◆ **Instructions to follow**:
Give back each entry word for word, but drop the images.

Material for this exercise section start

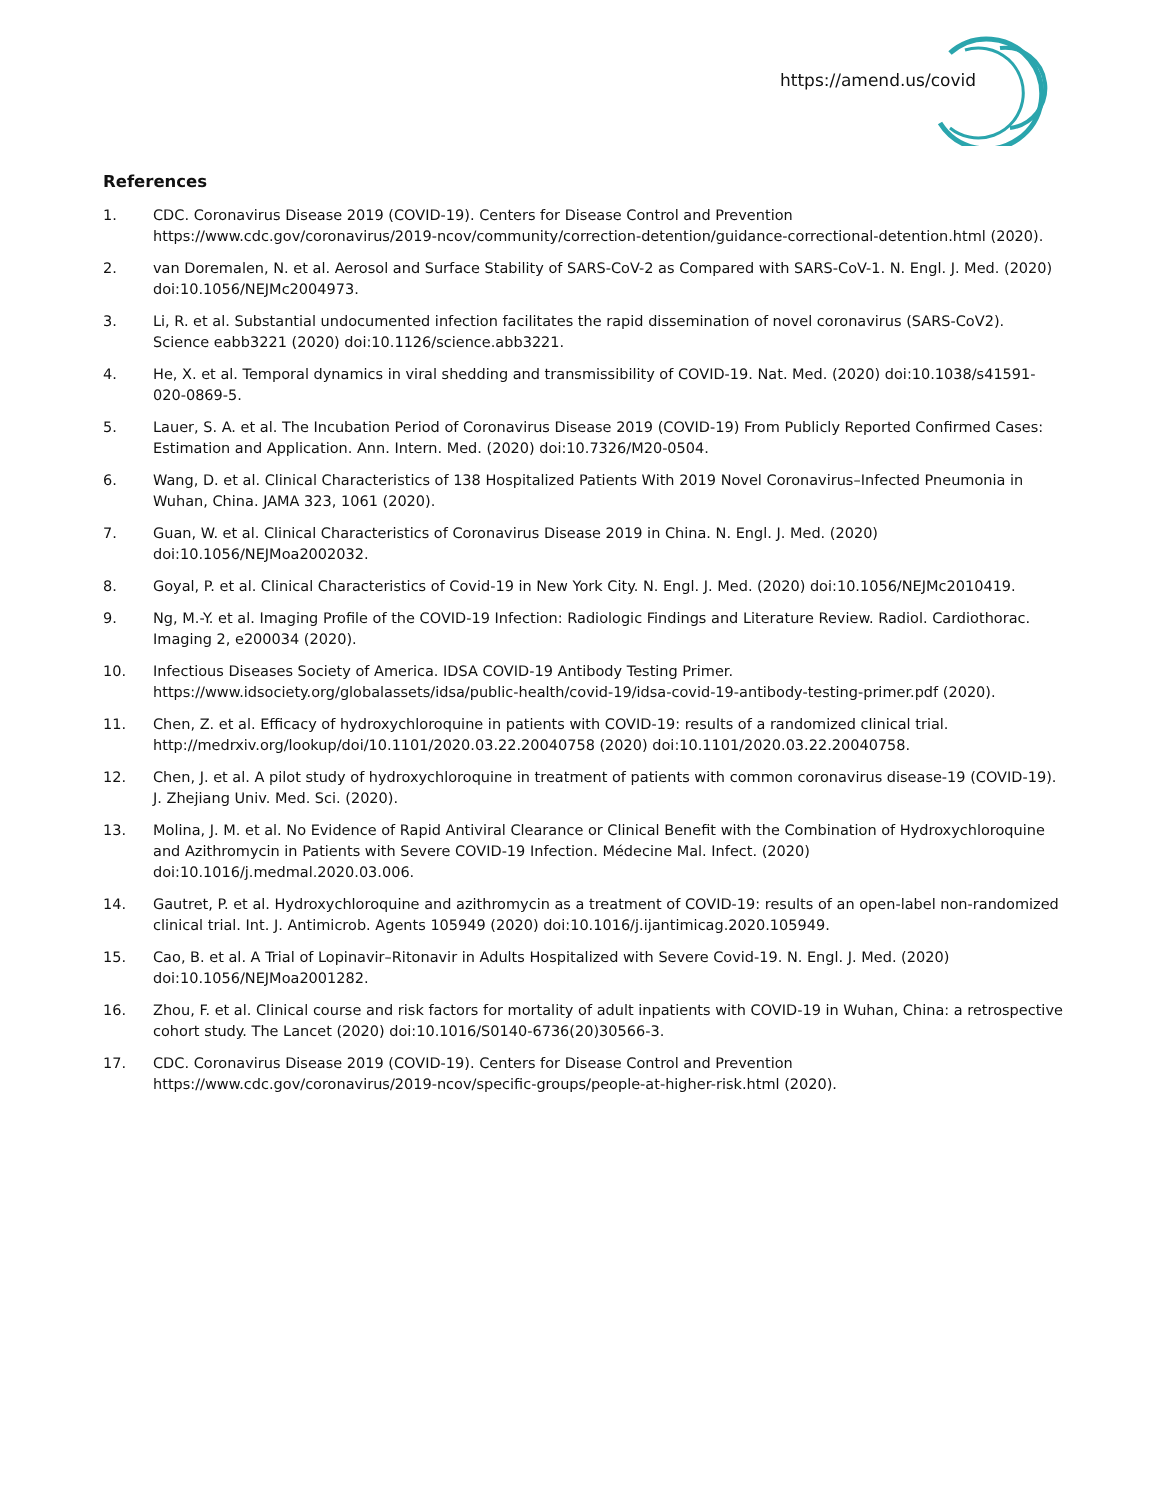https://amend.us/covid
References
1. CDC. Coronavirus Disease 2019 (COVID-19). Centers for Disease Control and Prevention https://www.cdc.gov/coronavirus/2019-ncov/community/correction-detention/guidance-correctional-detention.html (2020).
2. van Doremalen, N. et al. Aerosol and Surface Stability of SARS-CoV-2 as Compared with SARS-CoV-1. N. Engl. J. Med. (2020) doi:10.1056/NEJMc2004973.
3. Li, R. et al. Substantial undocumented infection facilitates the rapid dissemination of novel coronavirus (SARS-CoV2). Science eabb3221 (2020) doi:10.1126/science.abb3221.
4. He, X. et al. Temporal dynamics in viral shedding and transmissibility of COVID-19. Nat. Med. (2020) doi:10.1038/s41591-020-0869-5.
5. Lauer, S. A. et al. The Incubation Period of Coronavirus Disease 2019 (COVID-19) From Publicly Reported Confirmed Cases: Estimation and Application. Ann. Intern. Med. (2020) doi:10.7326/M20-0504.
6. Wang, D. et al. Clinical Characteristics of 138 Hospitalized Patients With 2019 Novel Coronavirus–Infected Pneumonia in Wuhan, China. JAMA 323, 1061 (2020).
7. Guan, W. et al. Clinical Characteristics of Coronavirus Disease 2019 in China. N. Engl. J. Med. (2020) doi:10.1056/NEJMoa2002032.
8. Goyal, P. et al. Clinical Characteristics of Covid-19 in New York City. N. Engl. J. Med. (2020) doi:10.1056/NEJMc2010419.
9. Ng, M.-Y. et al. Imaging Profile of the COVID-19 Infection: Radiologic Findings and Literature Review. Radiol. Cardiothorac. Imaging 2, e200034 (2020).
10. Infectious Diseases Society of America. IDSA COVID-19 Antibody Testing Primer. https://www.idsociety.org/globalassets/idsa/public-health/covid-19/idsa-covid-19-antibody-testing-primer.pdf (2020).
11. Chen, Z. et al. Efficacy of hydroxychloroquine in patients with COVID-19: results of a randomized clinical trial. http://medrxiv.org/lookup/doi/10.1101/2020.03.22.20040758 (2020) doi:10.1101/2020.03.22.20040758.
12. Chen, J. et al. A pilot study of hydroxychloroquine in treatment of patients with common coronavirus disease-19 (COVID-19). J. Zhejiang Univ. Med. Sci. (2020).
13. Molina, J. M. et al. No Evidence of Rapid Antiviral Clearance or Clinical Benefit with the Combination of Hydroxychloroquine and Azithromycin in Patients with Severe COVID-19 Infection. Médecine Mal. Infect. (2020) doi:10.1016/j.medmal.2020.03.006.
14. Gautret, P. et al. Hydroxychloroquine and azithromycin as a treatment of COVID-19: results of an open-label non-randomized clinical trial. Int. J. Antimicrob. Agents 105949 (2020) doi:10.1016/j.ijantimicag.2020.105949.
15. Cao, B. et al. A Trial of Lopinavir–Ritonavir in Adults Hospitalized with Severe Covid-19. N. Engl. J. Med. (2020) doi:10.1056/NEJMoa2001282.
16. Zhou, F. et al. Clinical course and risk factors for mortality of adult inpatients with COVID-19 in Wuhan, China: a retrospective cohort study. The Lancet (2020) doi:10.1016/S0140-6736(20)30566-3.
17. CDC. Coronavirus Disease 2019 (COVID-19). Centers for Disease Control and Prevention https://www.cdc.gov/coronavirus/2019-ncov/specific-groups/people-at-higher-risk.html (2020).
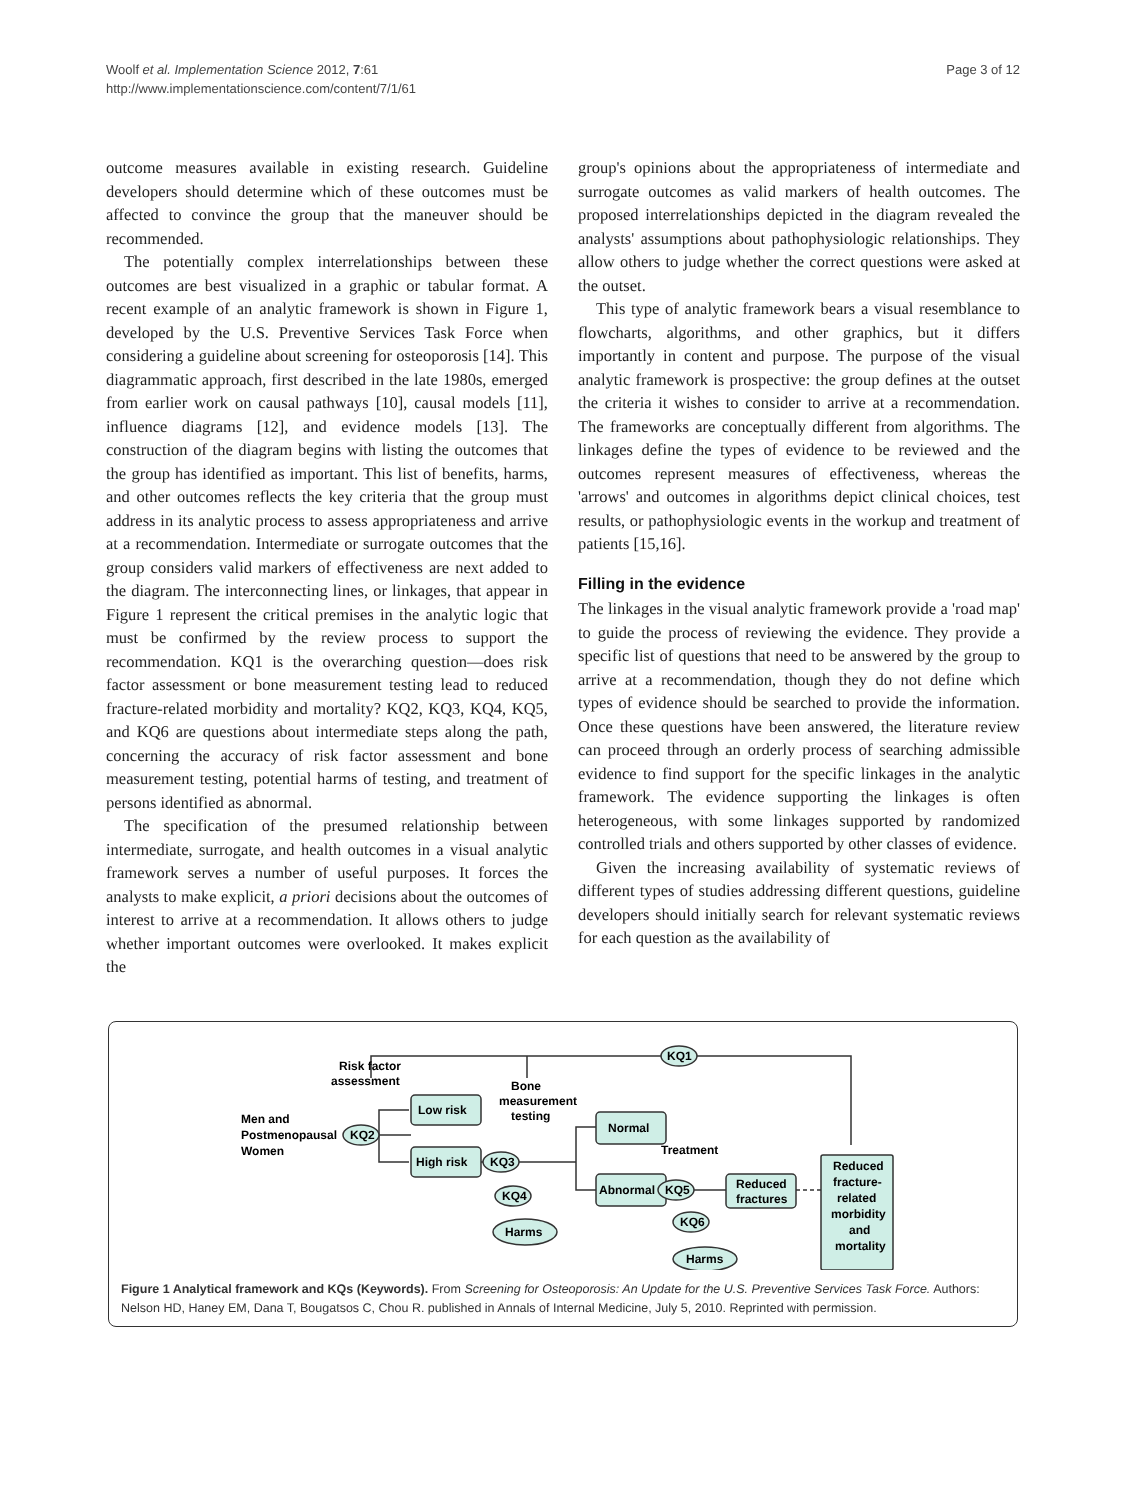Woolf et al. Implementation Science 2012, 7:61
http://www.implementationscience.com/content/7/1/61
Page 3 of 12
outcome measures available in existing research. Guideline developers should determine which of these outcomes must be affected to convince the group that the maneuver should be recommended.
The potentially complex interrelationships between these outcomes are best visualized in a graphic or tabular format. A recent example of an analytic framework is shown in Figure 1, developed by the U.S. Preventive Services Task Force when considering a guideline about screening for osteoporosis [14]. This diagrammatic approach, first described in the late 1980s, emerged from earlier work on causal pathways [10], causal models [11], influence diagrams [12], and evidence models [13]. The construction of the diagram begins with listing the outcomes that the group has identified as important. This list of benefits, harms, and other outcomes reflects the key criteria that the group must address in its analytic process to assess appropriateness and arrive at a recommendation. Intermediate or surrogate outcomes that the group considers valid markers of effectiveness are next added to the diagram. The interconnecting lines, or linkages, that appear in Figure 1 represent the critical premises in the analytic logic that must be confirmed by the review process to support the recommendation. KQ1 is the overarching question—does risk factor assessment or bone measurement testing lead to reduced fracture-related morbidity and mortality? KQ2, KQ3, KQ4, KQ5, and KQ6 are questions about intermediate steps along the path, concerning the accuracy of risk factor assessment and bone measurement testing, potential harms of testing, and treatment of persons identified as abnormal.
The specification of the presumed relationship between intermediate, surrogate, and health outcomes in a visual analytic framework serves a number of useful purposes. It forces the analysts to make explicit, a priori decisions about the outcomes of interest to arrive at a recommendation. It allows others to judge whether important outcomes were overlooked. It makes explicit the
group's opinions about the appropriateness of intermediate and surrogate outcomes as valid markers of health outcomes. The proposed interrelationships depicted in the diagram revealed the analysts' assumptions about pathophysiologic relationships. They allow others to judge whether the correct questions were asked at the outset.
This type of analytic framework bears a visual resemblance to flowcharts, algorithms, and other graphics, but it differs importantly in content and purpose. The purpose of the visual analytic framework is prospective: the group defines at the outset the criteria it wishes to consider to arrive at a recommendation. The frameworks are conceptually different from algorithms. The linkages define the types of evidence to be reviewed and the outcomes represent measures of effectiveness, whereas the 'arrows' and outcomes in algorithms depict clinical choices, test results, or pathophysiologic events in the workup and treatment of patients [15,16].
Filling in the evidence
The linkages in the visual analytic framework provide a 'road map' to guide the process of reviewing the evidence. They provide a specific list of questions that need to be answered by the group to arrive at a recommendation, though they do not define which types of evidence should be searched to provide the information. Once these questions have been answered, the literature review can proceed through an orderly process of searching admissible evidence to find support for the specific linkages in the analytic framework. The evidence supporting the linkages is often heterogeneous, with some linkages supported by randomized controlled trials and others supported by other classes of evidence.
Given the increasing availability of systematic reviews of different types of studies addressing different questions, guideline developers should initially search for relevant systematic reviews for each question as the availability of
KQ1
Risk factor
assessment
Men and
Postmenopausal
Women
KQ2
Low risk
High risk
Bone
measurement
testing
KQ3
KQ4
Harms
Normal
Abnormal
Treatment
KQ5
KQ6
Harms
Reduced
fractures
Reduced
fracture-
related
morbidity
and
mortality
Figure 1 Analytical framework and KQs (Keywords). From Screening for Osteoporosis: An Update for the U.S. Preventive Services Task Force. Authors: Nelson HD, Haney EM, Dana T, Bougatsos C, Chou R. published in Annals of Internal Medicine, July 5, 2010. Reprinted with permission.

Material for this exercise section end

◆ **Answer space**:
https://amend.us/covid
References
1. CDC. Coronavirus Disease 2019 (COVID-19). Centers for Disease Control and Prevention https://www.cdc.gov/coronavirus/2019-ncov/community/correction-detention/guidance-correctional-detention.html (2020).
2. van Doremalen, N. et al. Aerosol and Surface Stability of SARS-CoV-2 as Compared with SARS-CoV-1. N. Engl. J. Med. (2020) doi:10.1056/NEJMc2004973.
3. Li, R. et al. Substantial undocumented infection facilitates the rapid dissemination of novel coronavirus (SARS-CoV2). Science eabb3221 (2020) doi:10.1126/science.abb3221.
4. He, X. et al. Temporal dynamics in viral shedding and transmissibility of COVID-19. Nat. Med. (2020) doi:10.1038/s41591-020-0869-5.
5. Lauer, S. A. et al. The Incubation Period of Coronavirus Disease 2019 (COVID-19) From Publicly Reported Confirmed Cases: Estimation and Application. Ann. Intern. Med. (2020) doi:10.7326/M20-0504.
6. Wang, D. et al. Clinical Characteristics of 138 Hospitalized Patients With 2019 Novel Coronavirus–Infected Pneumonia in Wuhan, China. JAMA 323, 1061 (2020).
7. Guan, W. et al. Clinical Characteristics of Coronavirus Disease 2019 in China. N. Engl. J. Med. (2020) doi:10.1056/NEJMoa2002032.
8. Goyal, P. et al. Clinical Characteristics of Covid-19 in New York City. N. Engl. J. Med. (2020) doi:10.1056/NEJMc2010419.
9. Ng, M.-Y. et al. Imaging Profile of the COVID-19 Infection: Radiologic Findings and Literature Review. Radiol. Cardiothorac. Imaging 2, e200034 (2020).
10. Infectious Diseases Society of America. IDSA COVID-19 Antibody Testing Primer. https://www.idsociety.org/globalassets/idsa/public-health/covid-19/idsa-covid-19-antibody-testing-primer.pdf (2020).
11. Chen, Z. et al. Efficacy of hydroxychloroquine in patients with COVID-19: results of a randomized clinical trial. http://medrxiv.org/lookup/doi/10.1101/2020.03.22.20040758 (2020) doi:10.1101/2020.03.22.20040758.
12. Chen, J. et al. A pilot study of hydroxychloroquine in treatment of patients with common coronavirus disease-19 (COVID-19). J. Zhejiang Univ. Med. Sci. (2020).
13. Molina, J. M. et al. No Evidence of Rapid Antiviral Clearance or Clinical Benefit with the Combination of Hydroxychloroquine and Azithromycin in Patients with Severe COVID-19 Infection. Médecine Mal. Infect. (2020) doi:10.1016/j.medmal.2020.03.006.
14. Gautret, P. et al. Hydroxychloroquine and azithromycin as a treatment of COVID-19: results of an open-label non-randomized clinical trial. Int. J. Antimicrob. Agents 105949 (2020) doi:10.1016/j.ijantimicag.2020.105949.
15. Cao, B. et al. A Trial of Lopinavir–Ritonavir in Adults Hospitalized with Severe Covid-19. N. Engl. J. Med. (2020) doi:10.1056/NEJMoa2001282.
16. Zhou, F. et al. Clinical course and risk factors for mortality of adult inpatients with COVID-19 in Wuhan, China: a retrospective cohort study. The Lancet (2020) doi:10.1016/S0140-6736(20)30566-3.
17. CDC. Coronavirus Disease 2019 (COVID-19). Centers for Disease Control and Prevention https://www.cdc.gov/coronavirus/2019-ncov/specific-groups/people-at-higher-risk.html (2020).
Woolf et al. Implementation Science 2012, 7:61
http://www.implementationscience.com/content/7/1/61
Page 3 of 12
outcome measures available in existing research. Guideline developers should determine which of these outcomes must be affected to convince the group that the maneuver should be recommended.
The potentially complex interrelationships between these outcomes are best visualized in a graphic or tabular format. A recent example of an analytic framework is shown in Figure 1, developed by the U.S. Preventive Services Task Force when considering a guideline about screening for osteoporosis [14]. This diagrammatic approach, first described in the late 1980s, emerged from earlier work on causal pathways [10], causal models [11], influence diagrams [12], and evidence models [13]. The construction of the diagram begins with listing the outcomes that the group has identified as important. This list of benefits, harms, and other outcomes reflects the key criteria that the group must address in its analytic process to assess appropriateness and arrive at a recommendation. Intermediate or surrogate outcomes that the group considers valid markers of effectiveness are next added to the diagram. The interconnecting lines, or linkages, that appear in Figure 1 represent the critical premises in the analytic logic that must be confirmed by the review process to support the recommendation. KQ1 is the overarching question—does risk factor assessment or bone measurement testing lead to reduced fracture-related morbidity and mortality? KQ2, KQ3, KQ4, KQ5, and KQ6 are questions about intermediate steps along the path, concerning the accuracy of risk factor assessment and bone measurement testing, potential harms of testing, and treatment of persons identified as abnormal.
The specification of the presumed relationship between intermediate, surrogate, and health outcomes in a visual analytic framework serves a number of useful purposes. It forces the analysts to make explicit, a priori decisions about the outcomes of interest to arrive at a recommendation. It allows others to judge whether important outcomes were overlooked. It makes explicit the
group's opinions about the appropriateness of intermediate and surrogate outcomes as valid markers of health outcomes. The proposed interrelationships depicted in the diagram revealed the analysts' assumptions about pathophysiologic relationships. They allow others to judge whether the correct questions were asked at the outset.
This type of analytic framework bears a visual resemblance to flowcharts, algorithms, and other graphics, but it differs importantly in content and purpose. The purpose of the visual analytic framework is prospective: the group defines at the outset the criteria it wishes to consider to arrive at a recommendation. The frameworks are conceptually different from algorithms. The linkages define the types of evidence to be reviewed and the outcomes represent measures of effectiveness, whereas the 'arrows' and outcomes in algorithms depict clinical choices, test results, or pathophysiologic events in the workup and treatment of patients [15,16].
Filling in the evidence
The linkages in the visual analytic framework provide a 'road map' to guide the process of reviewing the evidence. They provide a specific list of questions that need to be answered by the group to arrive at a recommendation, though they do not define which types of evidence should be searched to provide the information. Once these questions have been answered, the literature review can proceed through an orderly process of searching admissible evidence to find support for the specific linkages in the analytic framework. The evidence supporting the linkages is often heterogeneous, with some linkages supported by randomized controlled trials and others supported by other classes of evidence.
Given the increasing availability of systematic reviews of different types of studies addressing different questions, guideline developers should initially search for relevant systematic reviews for each question as the availability of
KQ1
Risk factor
assessment
Men and
Postmenopausal
Women
KQ2
Low risk
High risk
Bone
measurement
testing
KQ3
KQ4
Harms
Normal
Abnormal
Treatment
KQ5
KQ6
Harms
Reduced
fractures
Reduced
fracture-
related
morbidity
and
mortality
Figure 1 Analytical framework and KQs (Keywords). From Screening for Osteoporosis: An Update for the U.S. Preventive Services Task Force. Authors: Nelson HD, Haney EM, Dana T, Bougatsos C, Chou R. published in Annals of Internal Medicine, July 5, 2010. Reprinted with permission.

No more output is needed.